A criminal defendant is not entitled to have any particular attorney appointed to represent him. State v. Kent, 687 S.W.2d 119, 122 (Mo.App.1982). Motions to substitute counsel are directed to the discretion of the trial court, State v. Olinghouse, 605 S.W.2d 58, 70 (Mo. banc 1980), and defendant must show an irreconcilable conflict, a total breakdown in communication between attorney and client to be entitled to a substitution. State v. Fields, 636 S.W.2d 76, 80 (Mo.App.1982). Disagreement with the advice of counsel alone is insufficient. State v. Denny, 619 S.W.2d 931, 933 (Mo.App.1981). No such irreconcilable conflict occurred in this case.

Defendant’s assertion of ineffective assistance of counsel is refuted by the record. The decision not to call the witnesses defendant requested, whose'testimony would only impeach Murphy, is not sufficient to establish ineffectiveness. Robinson v. State, 643 S.W.2d 8, 9-10 (Mo.App.1982).

Defendant assigns as his final error the refusal of the trial court to allow attorney, “second chair” at the second trial, to give the final argument. The court had specifically warned defendant if he defended pro se, he would not be allowed to switch at trial. With that knowledge the right to counsel had been waived.
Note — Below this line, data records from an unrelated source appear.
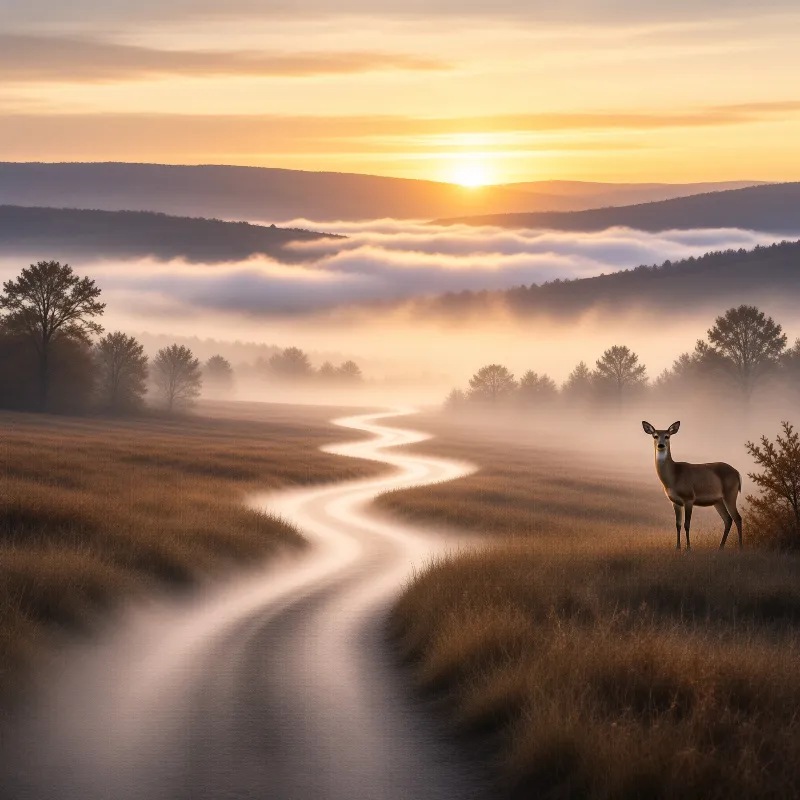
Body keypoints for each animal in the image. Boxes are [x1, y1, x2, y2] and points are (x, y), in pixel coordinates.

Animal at [641, 421, 742, 550]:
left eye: (667, 436)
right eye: (655, 436)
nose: (661, 445)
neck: (674, 476)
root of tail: (737, 473)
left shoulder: (689, 497)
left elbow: (687, 524)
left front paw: (688, 548)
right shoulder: (675, 501)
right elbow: (678, 524)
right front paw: (678, 547)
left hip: (730, 493)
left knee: (737, 518)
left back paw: (740, 547)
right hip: (718, 501)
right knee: (728, 519)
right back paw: (720, 547)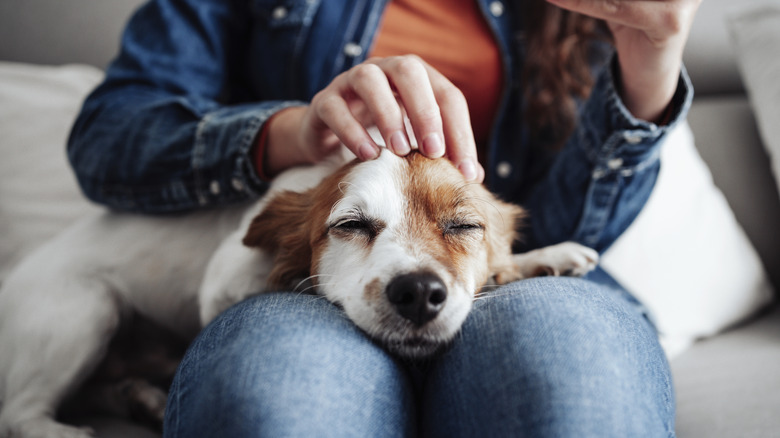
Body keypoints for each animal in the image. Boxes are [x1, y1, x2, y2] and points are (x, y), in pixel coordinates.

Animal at [0, 148, 596, 438]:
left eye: (465, 227)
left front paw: (545, 256)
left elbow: (503, 263)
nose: (419, 292)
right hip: (86, 310)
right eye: (351, 225)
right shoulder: (221, 280)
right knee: (19, 413)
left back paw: (139, 398)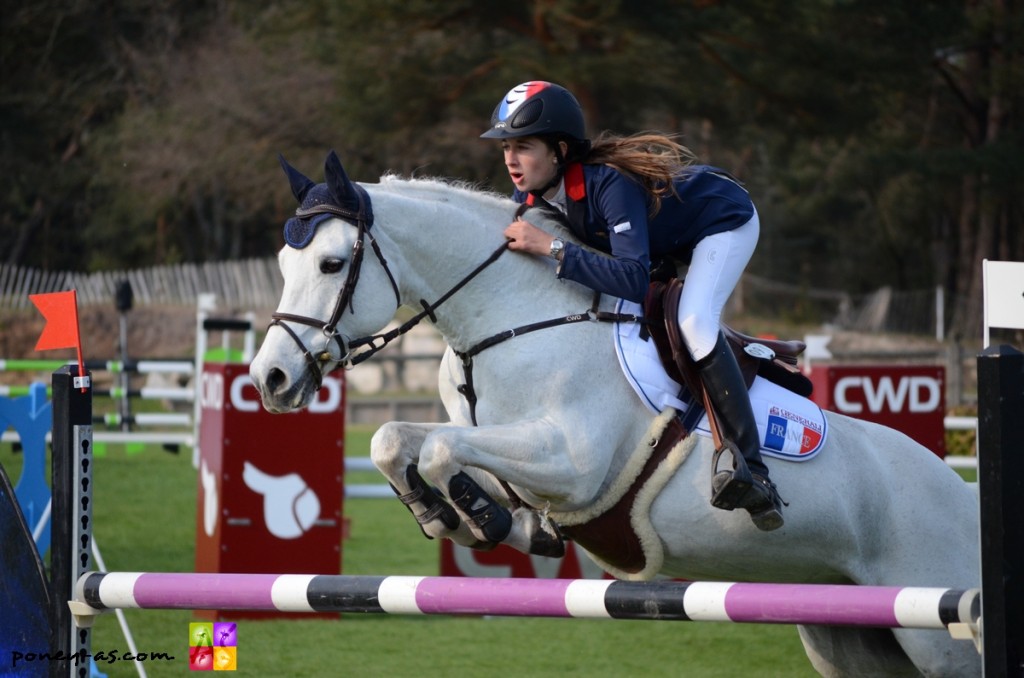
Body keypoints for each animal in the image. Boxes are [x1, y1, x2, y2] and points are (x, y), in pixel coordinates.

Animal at [251, 153, 978, 678]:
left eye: (332, 263)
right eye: (284, 261)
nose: (270, 379)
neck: (513, 315)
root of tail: (962, 493)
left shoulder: (572, 466)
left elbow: (436, 450)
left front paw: (481, 519)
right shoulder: (500, 448)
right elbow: (395, 440)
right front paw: (454, 515)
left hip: (938, 636)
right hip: (847, 634)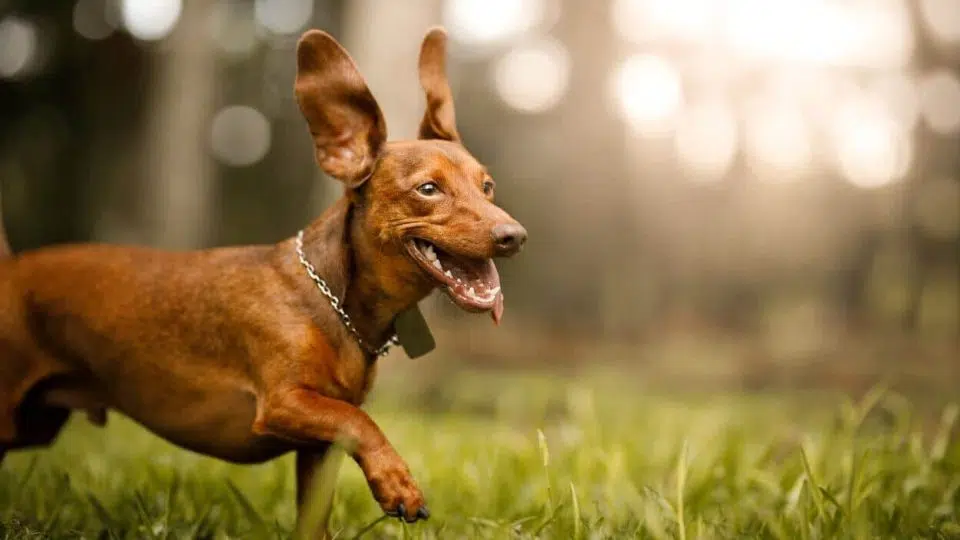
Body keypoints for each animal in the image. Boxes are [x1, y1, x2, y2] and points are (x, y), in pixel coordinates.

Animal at [0, 27, 524, 532]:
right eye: (428, 189)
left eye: (488, 187)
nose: (514, 236)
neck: (332, 303)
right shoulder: (282, 403)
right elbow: (360, 420)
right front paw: (398, 482)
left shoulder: (319, 451)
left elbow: (324, 495)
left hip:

The court has discretion in regulating the extent of participation of co-counsel to a pro se litigant; a defendant has no right to proceed both pro se and through counsel. State v. Johnson, 586 S.W.2d 437, 443 (Mo.App.1979). We find no abuse of discretion in not allowing final argument by co-counsel. Defendant’s Point VIII and the Points Relied On in the supplemental briefs relating to his representation are denied.

Judgment affirmed.

DOWD, C.J., and REINHARD, J., concur.